Rothmund-Thomson syndrome (RTS) is a mutisystem genetic disorder caused by mutations in the RECQL4 gene. Our previous studies characterizing this syndrome have led to several observations regarding bone defects in these patients. RTS patients have severe skeletal abnormalities, including osteopenia, hypoplastic or fused bones, and trabecular defects. They also have a significantly increased risk for developing osteosarcoma (OS), a primary malignant bone tumor for which new therapies are greatly needed. These bone conditions are increased when RECQL4 is mutated, suggesting that RECQL4 plays an important function in normal bone development and in suppression of OS. However, the exact function the RECQL4 DNA helicase and how it exerts its effects in normal bone cells and in bone tumors are not known. We have shown through yeast two-hybrid assay that RECQL4 interacts with PRICKLE1 protein, a member of the Wnt signaling pathway known to be important in both bone development and cancer. The objective of this proposal is to examine the skeletal consequences of loss of RECQL4 function both clinically and at the molecular and cellular level in order to define the mechanism of RECQL4 action in bone. To test our hypothesis that RECQL4 is a bone homeostasis protein that exerts its developmental and tumorigenic effects through the Wnt signaling pathway, we propose the following aims.
In Aim 1, we will characterize the human skeletal phenotype that results from loss of RECQL4 function in RTS patients through detailed clinical evaluation, including DXA scanning, biochemical bone turnover markers, and IV calcium labeling studies to assess bone formation and resorption.
In Aim 2, we will generate an osteoblast-specific Recql4 conditional knockout (CKO) mouse model to characterize the skeletal defects and cancer phenotypes in Recql4 deficient mice through detailed phenotypic and bone histomorphometric analyses.

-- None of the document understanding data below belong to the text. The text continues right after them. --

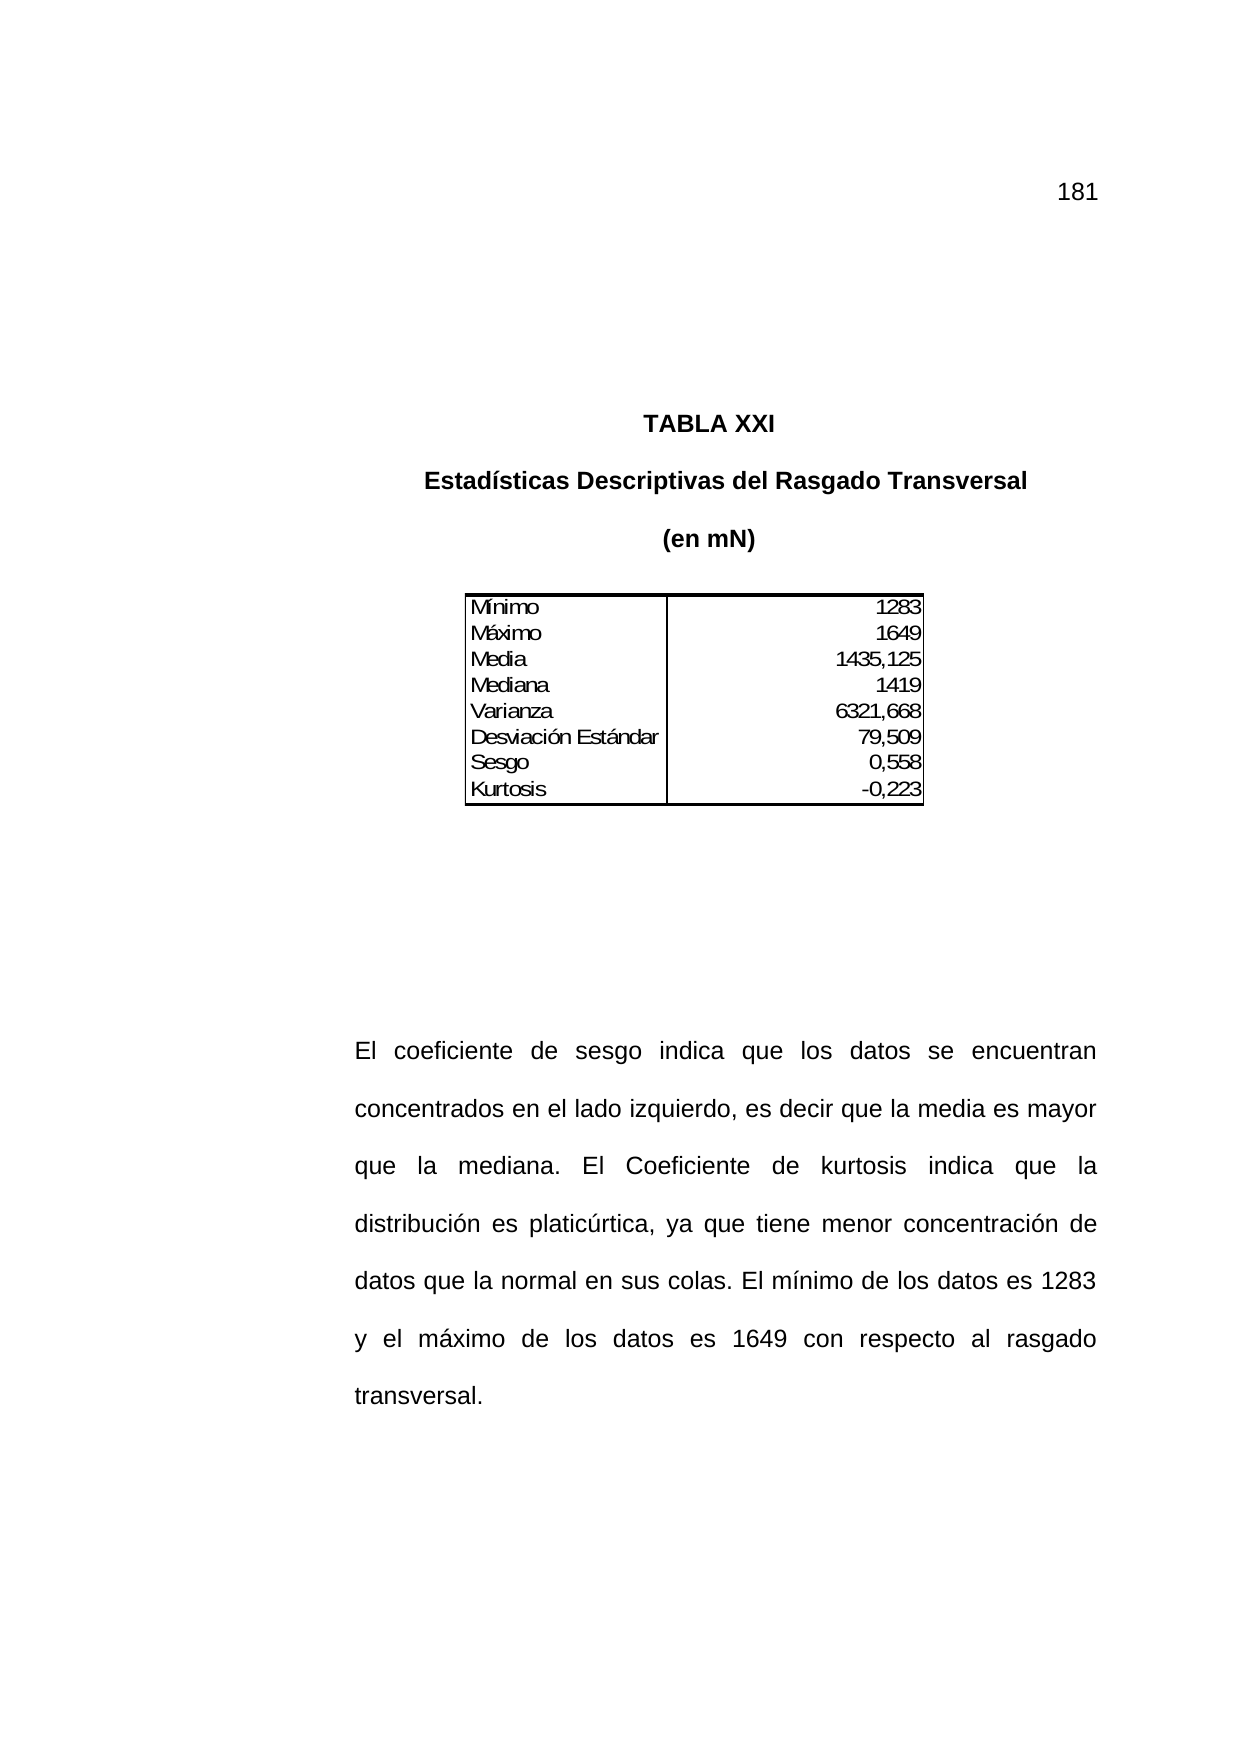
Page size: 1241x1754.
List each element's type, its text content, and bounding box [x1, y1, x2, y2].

subtitle TABLA XXI [354, 409, 1064, 437]
text Estadísticas Descriptivas del Rasgado Transversal [236, 466, 1098, 495]
text (en mN) [236, 524, 1098, 552]
text El coeficiente de sesgo indica que los datos se encuentran concentrados en el lado izquierdo, es decir que la media es mayor que la mediana. El Coeficiente de kurtosis indica que la distribución es platicúrtica, ya que tiene menor concentración de datos que la normal en sus colas. El mínimo de los datos es 1283 y el máximo de los datos es 1649 con respecto al rasgado transversal. [354, 1036, 1098, 1410]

In Aim 3, we will explore the effects of loss of RECQL4 function on Wnt signaling using in vitro assays of b-catenin activity and gene and protein expression analyses of the Wnt and related signaling pathways. Understanding the skeletal defects in RTS patients and the cellular events in terms of bone formation and resorption will allow us to define the molecular pathways in which RECQL4 participates and how it relates to bone development and tumorigenesis. Results of these studies will guide us in the treatment of RTS patients, provide insight into the mechanisms of bone disease, and may eventually provide opportunities for more targeted therapies for the treatment of OS and osteoporosis in the general population.
The goal of our project is to study the role of the RECQL4 gene pathway in the development of osteosarcoma and other bone diseases such as osteoporosis. We will study patients with a human genetic disorder (Rothmund-Thomson syndrome) along with mouse models of RECQL4 deficiency to understand the cellular and molecular basis of skeletal dysplasia. This will allow us to discover novel ways to improve the treatment of osteosarcoma and osteoporosis in the general population.